EXTRAIT =
————
Les secrets de la teinture végétale

Les propriétés tinctoriales des plantes

Les plantes sont composées de divers produits chimiques, dont certains possèdent des propriétés tinctoriales. Les fibres naturelles comme le lin, la laine et la soie doivent être plongées dans plusieurs bains à des températures variées pour se colorer. Certaines plantes, comme le curcuma, l’avocat et le noyer, se lient directement aux fibres sans nécessiter de mordant.

Le mordançage

La plupart des autres plantes requièrent un mordant. Le mordançage est la première étape du processus de teinture, permettant de créer une affinité entre le colorant de la plante et la fibre. Traditionnellement, des sels d’aluminium ou d’alun sont utilisés. Cependant, ces sels proviennent d’un minerai, l’aluminium, dont l’exploitation est néfaste pour l’environnement. Céline a choisi de ne pas utiliser de sels d’alun pour rester cohérente avec sa démarche écologique. Elle expérimente des solutions alternatives, utilisant des plantes locales comme mordant.
————
TRAVAIL À FAIRE = Rédigez la suite de l'extrait sur la teinture végétale, en reprenant après sa dernière phrase.

DONNÉES FOURNIES =
————
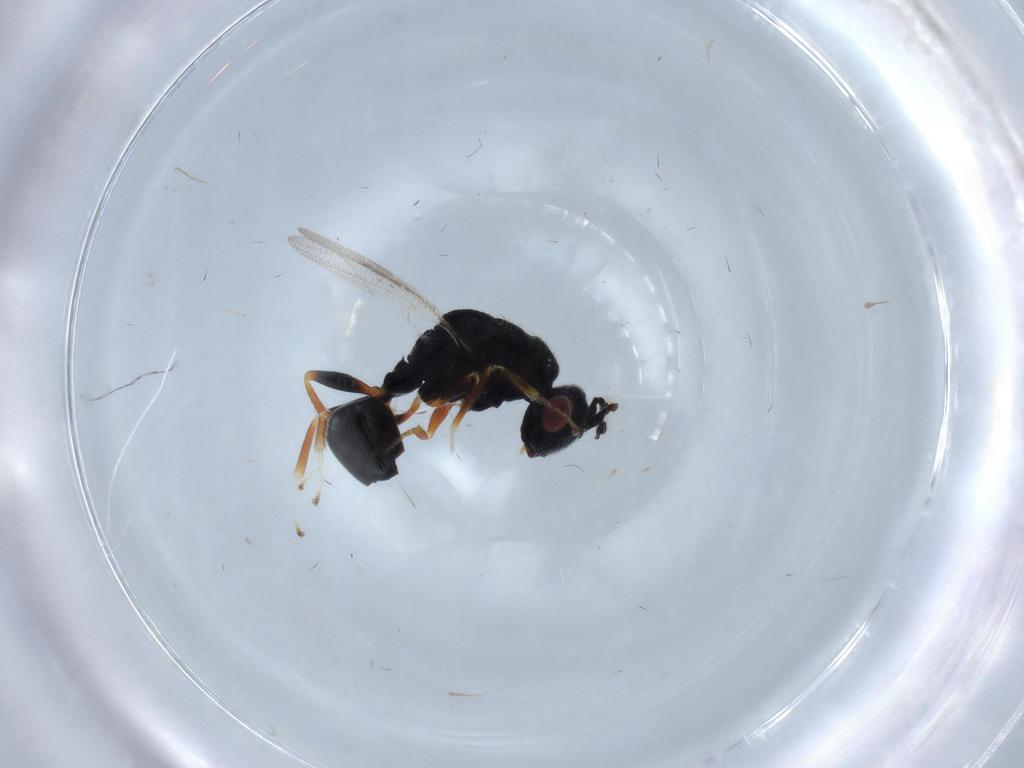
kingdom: Animalia
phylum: Arthropoda
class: Insecta
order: Hymenoptera
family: Eurytomidae
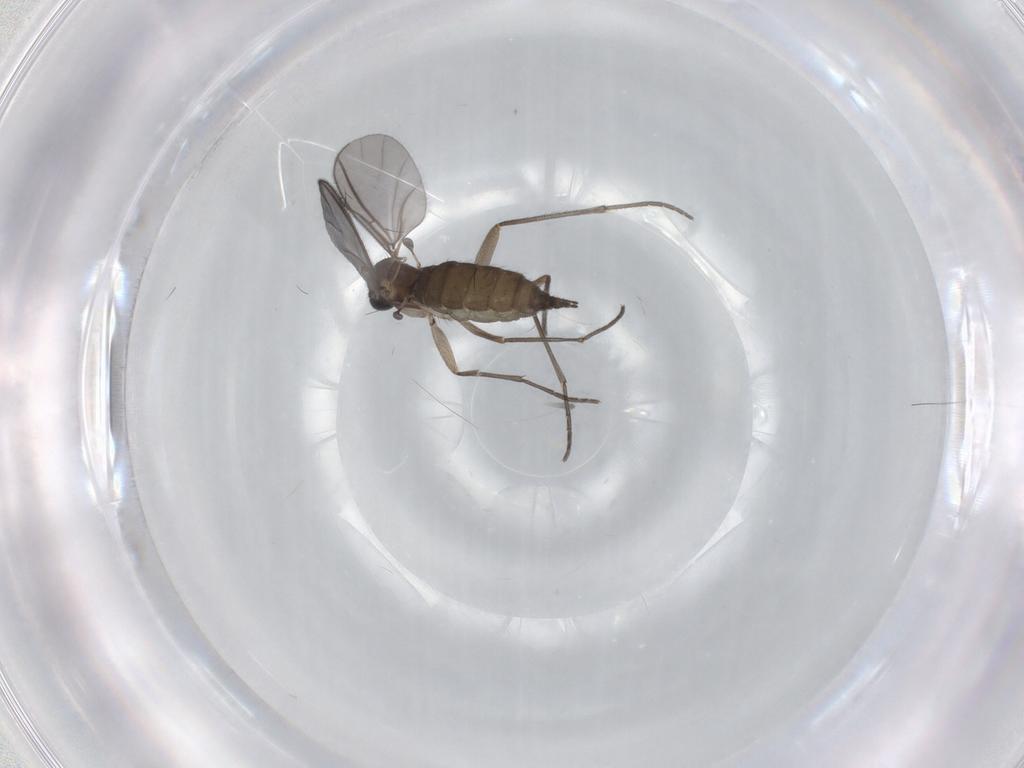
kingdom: Animalia
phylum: Arthropoda
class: Insecta
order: Diptera
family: Sciaridae
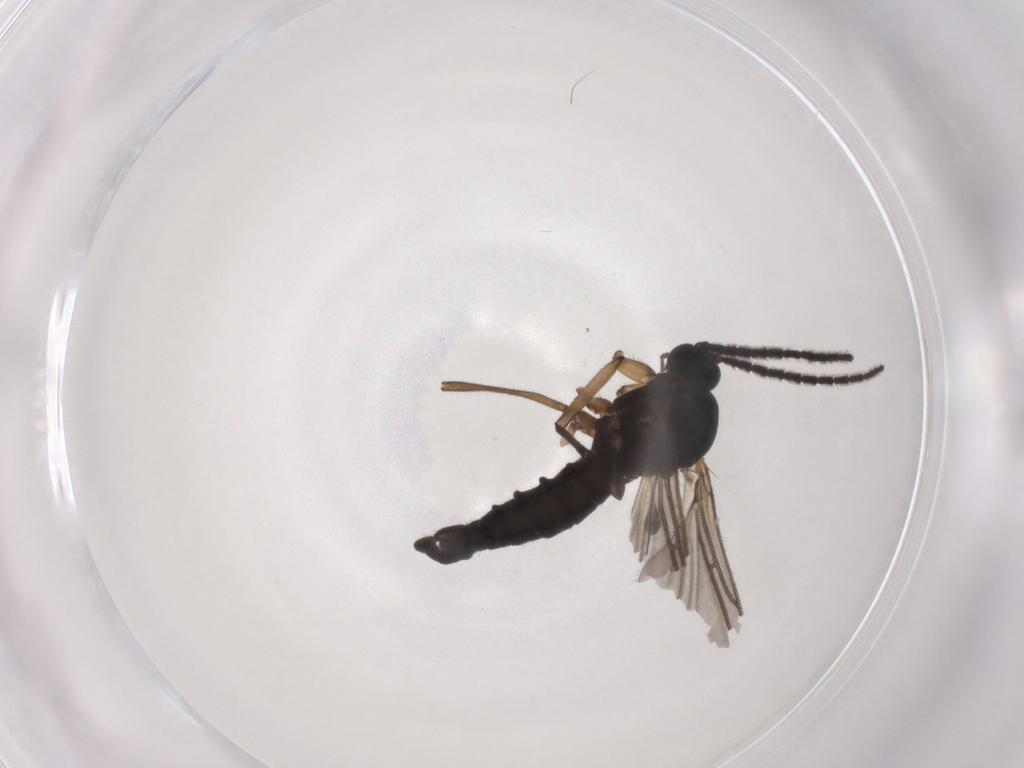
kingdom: Animalia
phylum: Arthropoda
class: Insecta
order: Diptera
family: Sciaridae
————
RÉPONSE =
Une approche expérimentale

Céline, bien qu’amatrice, se lance dans de nombreuses expériences. Avec des outils simples, parfois bricolés, elle crée des décoctions variées, joue avec les températures et le nombre de bains. Elle utilise l’eau de pluie, collectée dans une grande cuve en ciment, car elle est plus douce. Les récipients utilisés sont en inox ou des faitouts en aluminium recyclés, car ils n’affectent pas les réactions chimiques. En plus de sa petite production et de la cueillette sauvage, elle achète des plantes chez un herboriste ou dans des boutiques spécialisées.

Une filière en plein essor

Ces dernières années, Céline a constaté une augmentation du nombre de cultivateurs de plantes tinctoriales, tels que l’indigo, la garance et la gaude. La filière de la teinture est longue et complexe, allant de la culture des plantes et de l’élevage des animaux à la réalisation de pièces tissées ou brodées. Chaque étape nécessite des spécialistes, qu’il est crucial de préserver.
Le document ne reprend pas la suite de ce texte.